ご参考まで私の所属する結社を紹介します。山口誓子を師とする主宰のもとに我孫子、流山、東京、広島在住の会員約十五名ほどが集まる「白金葭」という俳句結社で我孫子市に本拠があります。句会の開催と会誌の発行を月一回行っています。芭蕉研究に熱心な主宰や句歴七十年というベテラン、個人句集のある人、「小熊座」などメジャーな結社の同人などから私のような初心者まで力量の幅は大きいですが、句会はいつも和気漂う共同錬磨の場となっています。
穭(ひつじ)穂のしつかり稔り頭垂れ
光成高志
稲の刈株から穂が出て、たわわに結実した。自然の再生の力は凄い。やがて渡り鳥などの冬の貴重な糧になる。
枯葉捲く銀座画廊や三島の忌
増田陽一
画廊や美術館の集中する銀座一丁目界隈には柳通りや銀座の柳由来の碑がある。割腹自殺した三島由紀夫の憂国忌がある十一月下旬は凩の季節で、街路樹柳の枯葉が寒風に吹き上げられて路上を走る。
秋桜に姿うずもれ花を摘む
淺野正美
丈の高い茎で密生して咲くコスモス畑が一面に広がる。迷路のような花の中に身を没して夢中で花を摘む。どちらを向いても軽やかな綺麗な花、花。なんと幸せ!
小さき手を祖父と繋いだお酉さま
橋ことり
縁起物の熊手と売買成立の拍手で知られる浅草鷲神社の酉の市。幼い孫が祖父の大きな手にぶら下がっての参詣だ。嘱目吟、あるいは幼時回想の句いずれであっても本句の要(かなめ)は「手」である。
竹馬の誰彼夢に菊枕
飯田孝三
敬老長寿の贈り物の菊枕で眠ったら夢で幼馴染みの皆に逢えた。遙かな人生の起点への郷愁という点で久保田万太郎の有名な「竹馬やいろはにほへとちりじりに」の句を類想させるが、季語「菊枕」で本句独自の感慨を醸している。
擦り切りて猶霜月のきりぎりす
増田陽一
余命永らえて初冬までたどり着き老残とも妄執ともいうべき姿を曝している昆虫の姿。哀れではあるが、感情移入して己が人生の行く末を想わされぬでもない。
冬越しの陽を溜めてをり瑠璃立羽
増田陽一
初冬までに卵を遺して死滅する蝶の中で瑠璃立羽は成虫で越冬する。黒地に鮮やかな青の帯模様の浮かぶ翅を拡げる姿を小春日の日溜まりに作者は見たのである。
柿落ちて豚啼くむかし世田谷区
増田陽一
昭和初期まで世田谷区は東京市郊外の農村地区だった。現在の高級住宅地の景観から当時を偲べば呆然とするほかない。「豚啼く」が当時と現在の風景の落差を端的に示して秀逸。

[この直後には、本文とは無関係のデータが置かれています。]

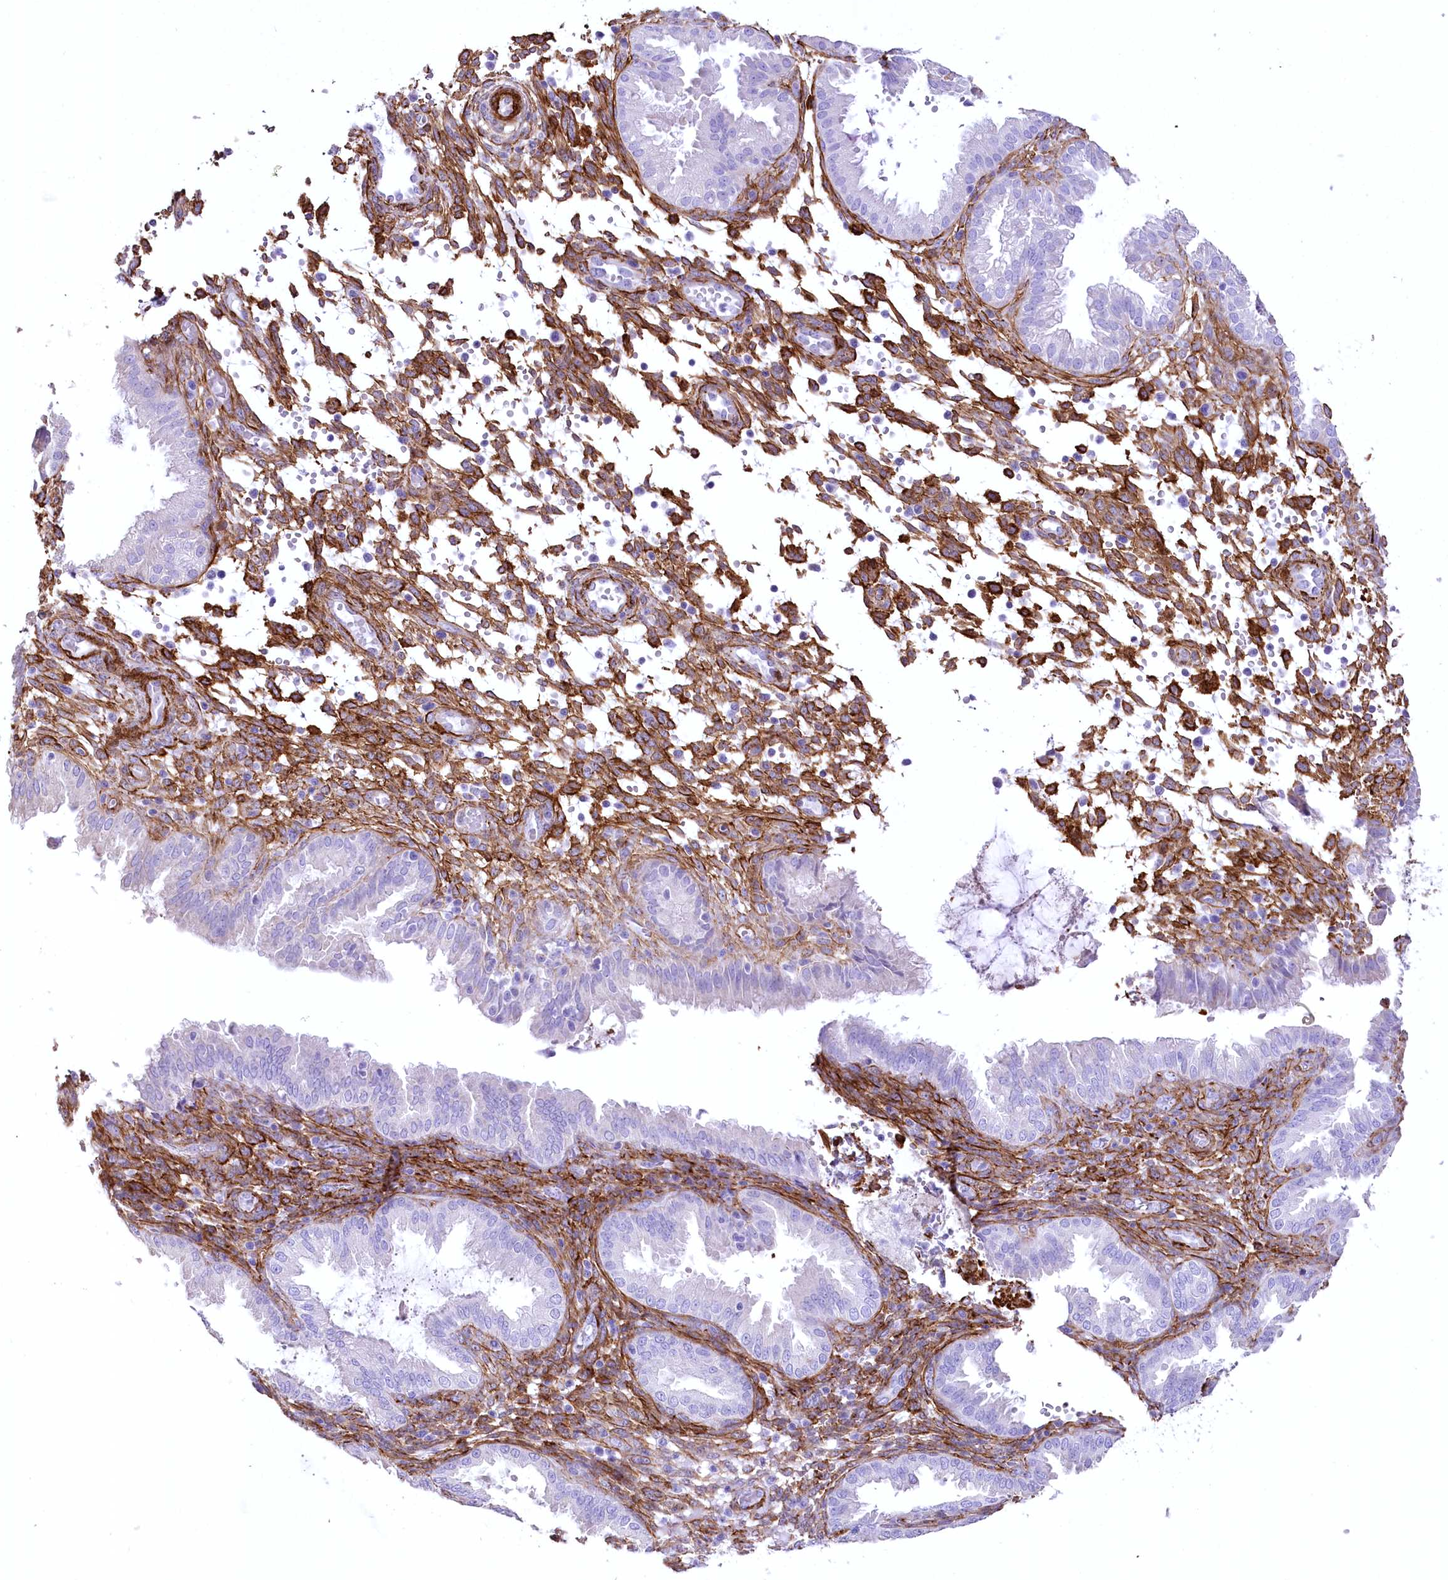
{"staining": {"intensity": "moderate", "quantity": "25%-75%", "location": "cytoplasmic/membranous"}, "tissue": "endometrium", "cell_type": "Cells in endometrial stroma", "image_type": "normal", "snomed": [{"axis": "morphology", "description": "Normal tissue, NOS"}, {"axis": "topography", "description": "Endometrium"}], "caption": "Immunohistochemistry (IHC) histopathology image of benign human endometrium stained for a protein (brown), which exhibits medium levels of moderate cytoplasmic/membranous expression in about 25%-75% of cells in endometrial stroma.", "gene": "SYNPO2", "patient": {"sex": "female", "age": 33}}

クレマチスさんの引いてくれた千夜千冊で金子光晴の行状思い返せました。金子光晴の晩年の顔は父の兄、つまり僕のおじさんに似ていると気が付きました。なんか嬉しいです。
春硯さんの鑑賞と繁さんのコメントに深く共感します。金子光晴という複雑で忘れられない日本人の名前を久しぶりに目にしました。私たちと同時代の松岡正剛が金子の「絶望の精神史」についてもう20年も前に書いた骨身に滲みる書評を読み返しました。
松岡正剛の千夜千冊0165夜
https://1000ya.isis.ne.jp/0165.html
春硯さんの鑑賞文が添えられたことで句がいっそう際立ちますね。ありありとした映像が浮かぶ今回の選定句集続編鑑賞文付きで、よろしくお願いします! きりぎりすの句は老残をさらす覚悟の(私見)金子光晴の詩を思い出しました。